■ **Exercise goal**: Your response should be an exact transcription of the data, images excluded.

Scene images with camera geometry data
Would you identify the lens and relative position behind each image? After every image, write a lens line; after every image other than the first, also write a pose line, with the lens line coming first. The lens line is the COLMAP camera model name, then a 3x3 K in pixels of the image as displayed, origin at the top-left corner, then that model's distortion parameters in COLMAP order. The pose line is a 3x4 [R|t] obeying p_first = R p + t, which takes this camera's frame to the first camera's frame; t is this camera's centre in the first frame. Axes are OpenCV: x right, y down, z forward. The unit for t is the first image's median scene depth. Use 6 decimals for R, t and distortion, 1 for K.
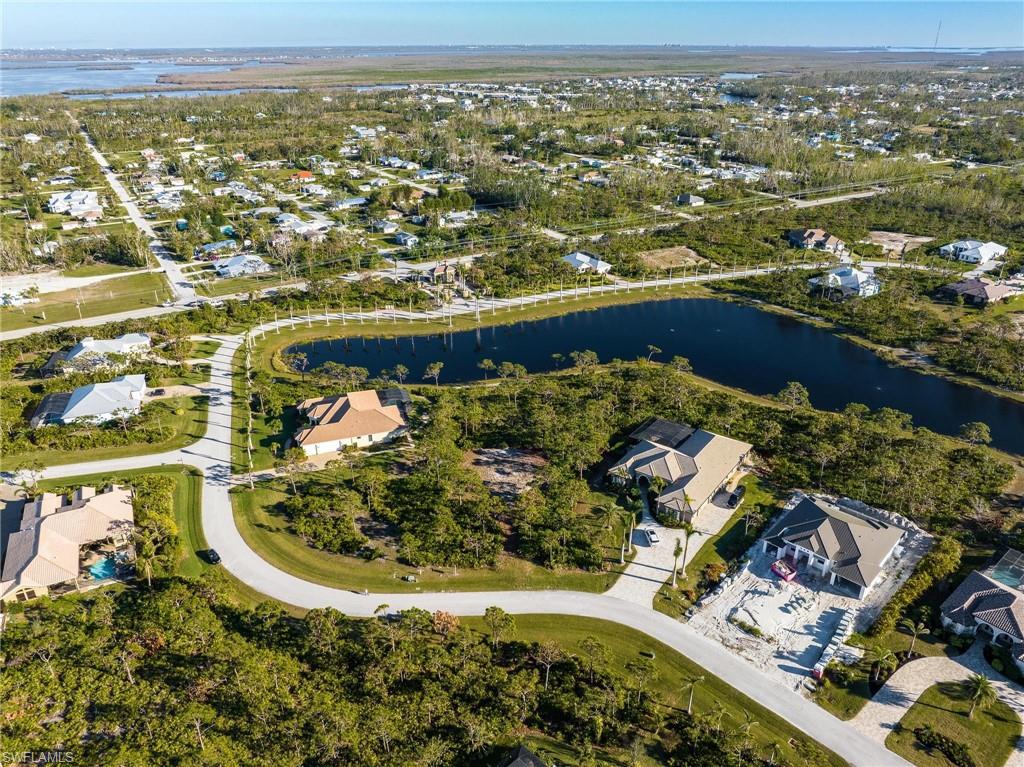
lens RADIAL K [[730.2, 0, 512.0], [0, 730.2, 383.5], [0, 0, 1]] dist [-0.021329, -0.001236]
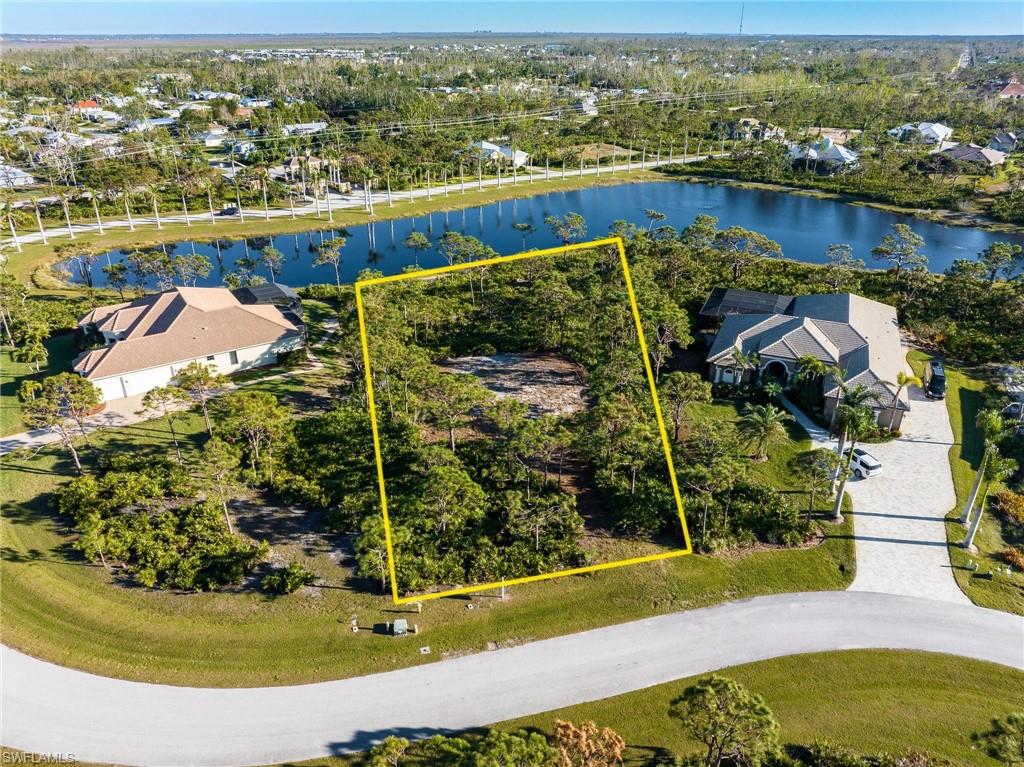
lens RADIAL K [[730.2, 0, 512.0], [0, 730.2, 383.5], [0, 0, 1]] dist [-0.021329, -0.001236]
pose [[0.972065, -0.094589, 0.214809, -0.116052], [0.092437, 0.995516, 0.020065, 0.101870], [-0.215743, 0.000352, 0.976450, 0.456646]]
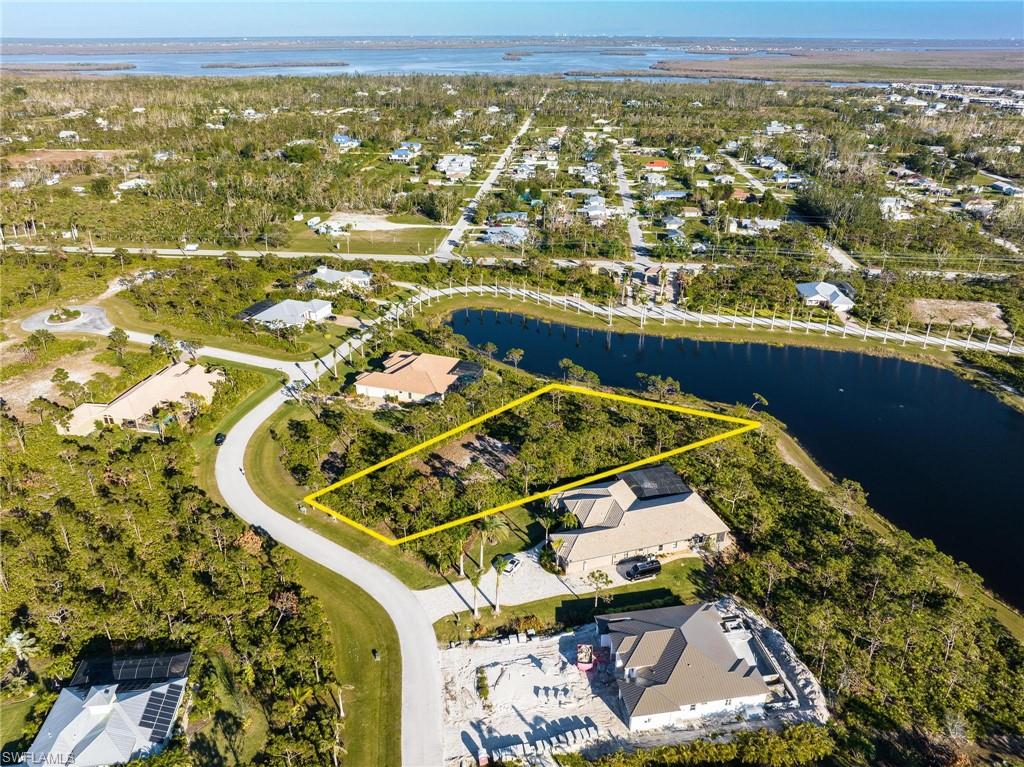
lens RADIAL K [[730.2, 0, 512.0], [0, 730.2, 383.5], [0, 0, 1]] dist [-0.021329, -0.001236]
pose [[0.798830, 0.265954, -0.539573, 0.519779], [-0.259988, 0.961500, 0.089011, -0.081004], [0.542472, 0.069178, 0.837221, 0.163666]]
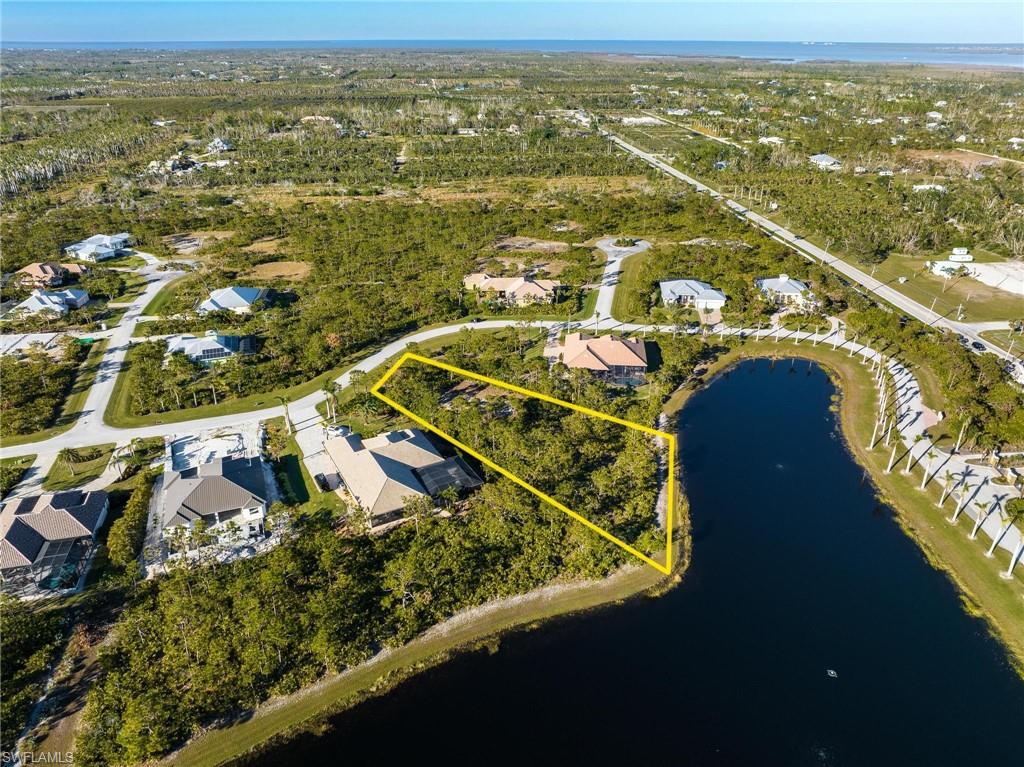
lens RADIAL K [[730.2, 0, 512.0], [0, 730.2, 383.5], [0, 0, 1]] dist [-0.021329, -0.001236]
pose [[-0.423880, 0.387974, -0.818414, 0.864099], [-0.387493, 0.739052, 0.551046, -0.539953], [0.818642, 0.550707, -0.162932, 1.156516]]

■ **Output for this exercise**:
Would you identify the lens and relative position behind each image? After every image, write a lens line; after every image other than the first, also write a pose line, with the lens line coming first. The lens line is the COLMAP camera model name, then a 3x3 K in pixels of the image as displayed, origin at the top-left corner, then that model's distortion parameters in COLMAP order. The pose line is a 3x4 [R|t] obeying p_first = R p + t, which takes this camera's frame to the first camera's frame; t is this camera's centre in the first frame. Axes are OpenCV: x right, y down, z forward. The unit for t is the first image's median scene depth. Use 6 decimals for R, t and distortion, 1 for K.
lens RADIAL K [[730.2, 0, 512.0], [0, 730.2, 383.5], [0, 0, 1]] dist [-0.021329, -0.001236]
lens RADIAL K [[730.2, 0, 512.0], [0, 730.2, 383.5], [0, 0, 1]] dist [-0.021329, -0.001236]
pose [[0.972065, -0.094589, 0.214809, -0.116052], [0.092437, 0.995516, 0.020065, 0.101870], [-0.215743, 0.000352, 0.976450, 0.456646]]
lens RADIAL K [[730.2, 0, 512.0], [0, 730.2, 383.5], [0, 0, 1]] dist [-0.021329, -0.001236]
pose [[0.798830, 0.265954, -0.539573, 0.519779], [-0.259988, 0.961500, 0.089011, -0.081004], [0.542472, 0.069178, 0.837221, 0.163666]]
lens RADIAL K [[730.2, 0, 512.0], [0, 730.2, 383.5], [0, 0, 1]] dist [-0.021329, -0.001236]
pose [[-0.423880, 0.387974, -0.818414, 0.864099], [-0.387493, 0.739052, 0.551046, -0.539953], [0.818642, 0.550707, -0.162932, 1.156516]]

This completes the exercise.